Do not force engagement: If a child is not connecting with a particular room or painting, move on rather than persisting. The right works will capture their attention — the wrong ones will just create resistance.
Photography rules apply to children too: The photography prohibition inside the Prado is absolute. Museum staff will intervene if children (or parents) attempt to photograph artworks on phones or tablets.
Facilities for Families at the Prado
- Cloakroom: Free, at all entrances. Large bags and backpacks must be deposited here. Strollers may usually be taken into the galleries.
- Baby-changing facilities: Available in the accessible toilets throughout the museum.
- Café: Located in the Ionian Gallery South (Villanueva Building, Floor 1). Offers pastries and light refreshments — a useful mid-visit stop.
- First aid: Available throughout the museum; staff can summon assistance.
- Rest areas: Seating areas in the Ionian Gallery (ground floor) and Jerónimos lobby.
Suggested 90-Minute Family Route
- Enter via Puerta de Goya (step-free, stroller-friendly)
- Room 66 — The Garden of Earthly Delights (Bosch) — allow 20 minutes; the detail rewards slow looking
- Room 12 — Las Meninas (Velázquez) — allow 15 minutes; discuss the puzzle of the mirror
- Rooms 14–16 — Velázquez portraits and historical scenes — 10 minutes
- Rest stop — Ionian Gallery seating area
- Rooms 35–38 — Goya’s Black Paintings (for older children; adjust based on ages) — 15 minutes
- Ground floor — Browse the sculpture collection and building architecture — 10 minutes
- Exit via cloakroom to collect bags
Frequently Asked Questions
Is the Prado Museum free for children?
Yes. Children under 18 enter the Prado Museum completely free of charge. Only accompanying adults need to purchase tickets. During peak season, adult timed-entry tickets should be booked online in advance as slots sell out.

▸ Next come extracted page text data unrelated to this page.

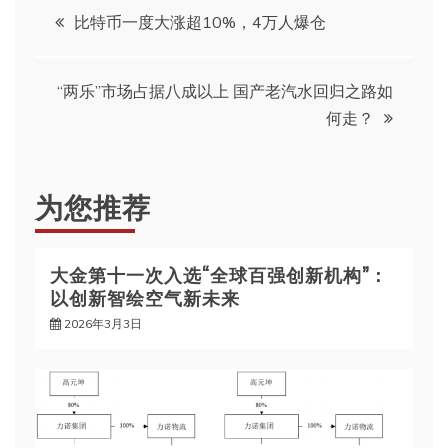
文
比特币一度大涨超10%，4万人爆仓
章
“两乐”市场占据八成以上 国产老汽水回归之路如
导
何走？
航
为您推荐
大金第十一次入选“全球百强创新机构”：
以创新智绘空气新未来
2026年3月3日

What is the best age to take children to the Prado?
Children aged 7 and above typically engage most easily with the Prado’s collection. Works like Bosch’s Garden of Earthly Delights and Velázquez’s Las Meninas captivate children from around age 6 or 7. A private family tour makes the visit accessible for younger children by framing the paintings as stories rather than artworks.
Can I bring a stroller to the Prado Museum?
Yes. Strollers are permitted in most gallery areas of the Prado. Free stroller loans are also available to borrow at all main entrances, subject to availability. The Puerta de Goya on Calle Felipe IV is the recommended entrance for families with strollers — it is at ground level with no steps.
How long should I plan for a family visit to the Prado?
Families with children under 10 should plan for 1.5 to 2 hours. Children aged 10–14 can comfortably manage 2–3 hours. Teenagers can generally manage 2.5–3 hours. Building in rest stops at the Ionian Gallery seating areas and having a clear end-time helps prevent gallery fatigue from overshadowing the experience.
Is there a guided tour of the Prado specifically for families?
Yes. A private family tour of the Prado is available, specifically designed for groups with children. Expert guides trained in engaging young visitors lead the session, focusing on stories and age-appropriate questions. The tour is customised to your children’s ages and typically runs for around 1.5 hours — the right duration for younger visitors.